Das Netzwerk haben sie gegründet, weil polyamore Christen zwischen den Stühlen sitzen. In der Kirche werden sie wegen ihrer Lebens- und Liebensweise misstrauisch betrachtet, umgekehrt habe viele queere Menschen Probleme damit, dass sie christlich sind. Nepomuk soll für Verständnis sorgen und gleichzeitig dafür sorgen, sich nicht allein zu fühlen.

„Wir wünschen uns, dass es auch für uns Kasualien gibt“, sagt Leo. Sie möchte, dass ihre Beziehung gesegnet wird, irgendwann auch einmal eine Hochzeit möglich sein kann. Bis dahin ist es allerdings noch ein weiter Weg.

Sadomaso in der Kirche: Wie geht das denn?

Mit Vorurteilen und Ängsten sieht sich auch der Arbeitskreis BDSM und Christsein immer wieder konfrontiert. Sadomasochistischer Sexualpräferenzen und Kirche? Wie geht das zusammen? Petra sieht da keinen Konflikt. „Ich bin von ganzem Herzen Christin, aber eben auch von ganzem Herzen BDSMlerin“, sagt Petra und strahlt. Zusammen mit anderen Mitgliedern des Vereins BDSM und Christsein klärt sie auf dem Markt der Möglichkeiten auf – über Sexualität, Sexualmoral und christlichen Glauben und Fragen wie welchen Umgang finden zwei Menschen miteinander in einer christlichen Ehe, wenn eine Person BDSM praktizieren möchte, der oder die Partnerin aber nicht.

 

Das Team vom Arbeitskreis BDSM und Christsein
Das Team vom Arbeitskreis BDSM und ChristseinCarsten Goerig

„Was passiert, wenn die Kirche Arbeitgeber ist und der Pastor traut sich nicht, das zu leben“, sagt Petra. „Für manche Menschen ist die Unterscheidung nicht leicht, dass das eine das Amt ist, das andere das, was das Paar miteinander macht.“ Der Arbeitskreis möchte aufklären und BDSM aus der Schmuddelecke rausholen, um ohne Diskriminierung offen zu den eigenen Neigungen zu stehen.

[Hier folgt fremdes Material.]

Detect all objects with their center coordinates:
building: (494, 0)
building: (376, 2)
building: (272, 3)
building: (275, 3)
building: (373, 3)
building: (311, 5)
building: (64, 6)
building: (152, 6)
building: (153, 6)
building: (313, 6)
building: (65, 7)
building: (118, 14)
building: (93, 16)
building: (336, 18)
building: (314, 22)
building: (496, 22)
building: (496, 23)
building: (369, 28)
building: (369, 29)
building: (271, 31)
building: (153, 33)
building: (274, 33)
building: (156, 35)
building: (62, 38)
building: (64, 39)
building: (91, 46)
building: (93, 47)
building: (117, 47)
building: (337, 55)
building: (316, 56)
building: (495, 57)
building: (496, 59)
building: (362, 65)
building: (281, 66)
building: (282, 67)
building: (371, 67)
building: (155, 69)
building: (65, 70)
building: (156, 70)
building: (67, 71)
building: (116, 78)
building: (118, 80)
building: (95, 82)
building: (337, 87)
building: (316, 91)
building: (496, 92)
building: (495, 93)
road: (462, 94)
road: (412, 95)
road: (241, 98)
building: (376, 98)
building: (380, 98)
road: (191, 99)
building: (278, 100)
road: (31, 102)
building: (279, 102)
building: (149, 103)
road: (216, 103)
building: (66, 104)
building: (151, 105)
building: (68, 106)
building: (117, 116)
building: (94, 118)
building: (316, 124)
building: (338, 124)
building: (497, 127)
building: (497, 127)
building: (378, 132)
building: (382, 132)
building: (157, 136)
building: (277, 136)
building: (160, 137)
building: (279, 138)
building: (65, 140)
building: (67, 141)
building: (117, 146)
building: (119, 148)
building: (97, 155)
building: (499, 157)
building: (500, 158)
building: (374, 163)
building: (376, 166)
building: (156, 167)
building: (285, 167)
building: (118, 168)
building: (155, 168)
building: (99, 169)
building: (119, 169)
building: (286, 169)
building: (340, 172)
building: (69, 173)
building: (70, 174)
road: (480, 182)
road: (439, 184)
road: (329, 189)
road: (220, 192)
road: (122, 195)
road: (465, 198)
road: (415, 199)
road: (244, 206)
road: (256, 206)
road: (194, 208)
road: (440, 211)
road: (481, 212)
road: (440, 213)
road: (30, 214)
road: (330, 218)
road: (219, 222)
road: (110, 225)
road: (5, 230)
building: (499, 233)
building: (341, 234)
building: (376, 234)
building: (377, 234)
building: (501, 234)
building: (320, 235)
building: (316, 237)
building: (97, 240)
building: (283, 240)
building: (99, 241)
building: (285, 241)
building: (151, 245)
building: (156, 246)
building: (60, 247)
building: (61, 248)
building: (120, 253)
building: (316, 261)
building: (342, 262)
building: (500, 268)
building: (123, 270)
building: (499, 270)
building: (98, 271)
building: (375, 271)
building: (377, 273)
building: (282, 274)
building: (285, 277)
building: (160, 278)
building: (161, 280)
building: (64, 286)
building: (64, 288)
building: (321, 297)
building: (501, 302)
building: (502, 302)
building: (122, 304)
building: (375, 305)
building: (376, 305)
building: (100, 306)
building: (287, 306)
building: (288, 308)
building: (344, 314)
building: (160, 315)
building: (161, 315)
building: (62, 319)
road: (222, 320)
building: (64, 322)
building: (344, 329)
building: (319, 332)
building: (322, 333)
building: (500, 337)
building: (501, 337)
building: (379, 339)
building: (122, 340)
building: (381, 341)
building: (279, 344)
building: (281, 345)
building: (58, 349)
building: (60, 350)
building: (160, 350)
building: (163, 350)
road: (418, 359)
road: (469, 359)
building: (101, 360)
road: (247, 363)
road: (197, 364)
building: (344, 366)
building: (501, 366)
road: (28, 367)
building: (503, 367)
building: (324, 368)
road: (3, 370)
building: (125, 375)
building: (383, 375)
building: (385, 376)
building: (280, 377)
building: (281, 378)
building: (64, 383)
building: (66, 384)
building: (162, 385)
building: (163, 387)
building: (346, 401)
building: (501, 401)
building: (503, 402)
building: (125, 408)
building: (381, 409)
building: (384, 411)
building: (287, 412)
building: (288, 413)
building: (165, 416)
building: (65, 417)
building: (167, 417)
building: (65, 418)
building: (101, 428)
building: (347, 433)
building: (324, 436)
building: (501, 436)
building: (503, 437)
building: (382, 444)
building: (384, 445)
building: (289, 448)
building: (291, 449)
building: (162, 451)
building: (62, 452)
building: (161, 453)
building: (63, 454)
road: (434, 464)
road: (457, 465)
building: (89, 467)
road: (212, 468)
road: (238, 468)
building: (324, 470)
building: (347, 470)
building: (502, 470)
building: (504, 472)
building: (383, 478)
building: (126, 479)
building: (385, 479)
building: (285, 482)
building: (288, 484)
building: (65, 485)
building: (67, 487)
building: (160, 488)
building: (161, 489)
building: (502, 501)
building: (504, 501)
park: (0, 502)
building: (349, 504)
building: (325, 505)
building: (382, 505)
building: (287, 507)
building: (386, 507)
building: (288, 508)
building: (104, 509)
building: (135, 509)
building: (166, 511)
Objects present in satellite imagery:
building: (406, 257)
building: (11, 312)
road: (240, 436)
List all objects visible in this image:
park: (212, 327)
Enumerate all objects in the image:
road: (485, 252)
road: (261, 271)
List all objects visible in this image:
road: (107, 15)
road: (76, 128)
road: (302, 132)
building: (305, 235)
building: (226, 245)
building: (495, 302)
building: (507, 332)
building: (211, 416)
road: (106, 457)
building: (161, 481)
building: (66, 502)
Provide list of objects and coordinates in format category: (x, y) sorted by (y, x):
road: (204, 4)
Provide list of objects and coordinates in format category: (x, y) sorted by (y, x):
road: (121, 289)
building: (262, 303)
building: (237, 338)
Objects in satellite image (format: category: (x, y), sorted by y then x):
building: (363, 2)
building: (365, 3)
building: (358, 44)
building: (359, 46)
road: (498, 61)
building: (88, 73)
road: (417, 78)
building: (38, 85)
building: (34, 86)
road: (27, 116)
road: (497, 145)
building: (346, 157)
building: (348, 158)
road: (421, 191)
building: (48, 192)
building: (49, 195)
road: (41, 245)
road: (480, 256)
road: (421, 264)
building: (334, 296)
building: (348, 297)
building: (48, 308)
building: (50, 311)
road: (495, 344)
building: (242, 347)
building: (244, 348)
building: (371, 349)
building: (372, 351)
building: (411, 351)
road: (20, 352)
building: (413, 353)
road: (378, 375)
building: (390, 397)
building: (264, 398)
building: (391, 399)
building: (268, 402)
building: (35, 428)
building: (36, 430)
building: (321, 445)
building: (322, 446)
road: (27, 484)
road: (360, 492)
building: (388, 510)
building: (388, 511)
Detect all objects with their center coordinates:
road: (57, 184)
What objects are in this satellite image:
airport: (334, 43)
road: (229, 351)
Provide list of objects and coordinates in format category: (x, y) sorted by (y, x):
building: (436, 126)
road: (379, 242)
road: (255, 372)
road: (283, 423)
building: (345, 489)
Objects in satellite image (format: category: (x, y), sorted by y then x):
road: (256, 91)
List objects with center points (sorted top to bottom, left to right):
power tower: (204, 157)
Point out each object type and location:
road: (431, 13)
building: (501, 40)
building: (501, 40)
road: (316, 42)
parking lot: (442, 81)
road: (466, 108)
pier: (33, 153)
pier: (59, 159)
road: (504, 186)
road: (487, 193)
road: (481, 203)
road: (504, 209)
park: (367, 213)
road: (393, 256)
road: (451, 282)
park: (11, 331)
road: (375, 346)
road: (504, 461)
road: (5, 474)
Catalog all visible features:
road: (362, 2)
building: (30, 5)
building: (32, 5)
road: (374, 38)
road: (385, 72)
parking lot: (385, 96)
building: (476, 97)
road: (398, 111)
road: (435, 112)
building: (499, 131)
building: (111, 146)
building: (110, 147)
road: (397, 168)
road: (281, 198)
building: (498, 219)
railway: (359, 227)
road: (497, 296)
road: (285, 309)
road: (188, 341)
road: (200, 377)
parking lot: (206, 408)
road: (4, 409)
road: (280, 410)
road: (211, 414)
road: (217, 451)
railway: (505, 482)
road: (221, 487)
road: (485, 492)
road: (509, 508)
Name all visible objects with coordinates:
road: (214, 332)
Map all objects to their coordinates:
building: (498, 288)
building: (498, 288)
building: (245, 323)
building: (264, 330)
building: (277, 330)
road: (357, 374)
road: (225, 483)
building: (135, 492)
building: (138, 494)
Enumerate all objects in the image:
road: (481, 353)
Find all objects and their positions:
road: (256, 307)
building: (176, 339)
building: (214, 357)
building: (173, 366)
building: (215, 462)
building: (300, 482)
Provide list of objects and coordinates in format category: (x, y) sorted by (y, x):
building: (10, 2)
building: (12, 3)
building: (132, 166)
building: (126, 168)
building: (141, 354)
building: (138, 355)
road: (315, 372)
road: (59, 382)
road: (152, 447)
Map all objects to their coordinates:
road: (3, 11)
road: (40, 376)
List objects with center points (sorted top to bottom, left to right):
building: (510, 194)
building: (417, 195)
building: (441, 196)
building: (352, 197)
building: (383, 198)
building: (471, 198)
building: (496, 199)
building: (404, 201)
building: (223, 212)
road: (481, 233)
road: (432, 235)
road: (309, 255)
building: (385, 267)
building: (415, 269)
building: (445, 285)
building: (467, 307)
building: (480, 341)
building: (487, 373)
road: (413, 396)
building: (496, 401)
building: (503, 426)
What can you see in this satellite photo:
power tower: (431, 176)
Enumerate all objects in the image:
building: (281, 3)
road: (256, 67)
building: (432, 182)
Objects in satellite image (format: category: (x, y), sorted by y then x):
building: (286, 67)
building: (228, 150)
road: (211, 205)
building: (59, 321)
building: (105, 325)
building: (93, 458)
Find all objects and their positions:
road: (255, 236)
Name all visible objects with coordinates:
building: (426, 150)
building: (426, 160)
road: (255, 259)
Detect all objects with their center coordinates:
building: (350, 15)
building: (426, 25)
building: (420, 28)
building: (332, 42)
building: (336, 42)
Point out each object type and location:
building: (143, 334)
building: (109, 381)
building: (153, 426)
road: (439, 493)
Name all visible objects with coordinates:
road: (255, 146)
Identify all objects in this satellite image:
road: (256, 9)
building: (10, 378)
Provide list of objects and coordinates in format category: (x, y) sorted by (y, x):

Auch Ortsgemeinden täten sich mit dem Thema BDSM teilweise noch schwerer, als in höheren kirchlichen Ebenen, sagt Petra. Sachliche Aufklärung und die ethische Einordnung sind da wichtig. „Bei uns geht es um Vertrauen, ums sich Fallenlassen um Demut, ums niederknien – ich sehe da ziemlich viele Parallelen zum christlichen Glauben.“

Der Stand von “BDSM und Christsein” ist in Halle 5, Stand M 6, auf dem Markt der Möglichkeiten. Das Netzwerk “polyamore Menschen und Kirche” ist ebenfalls in Halle 5, Stand L 6, vertreten.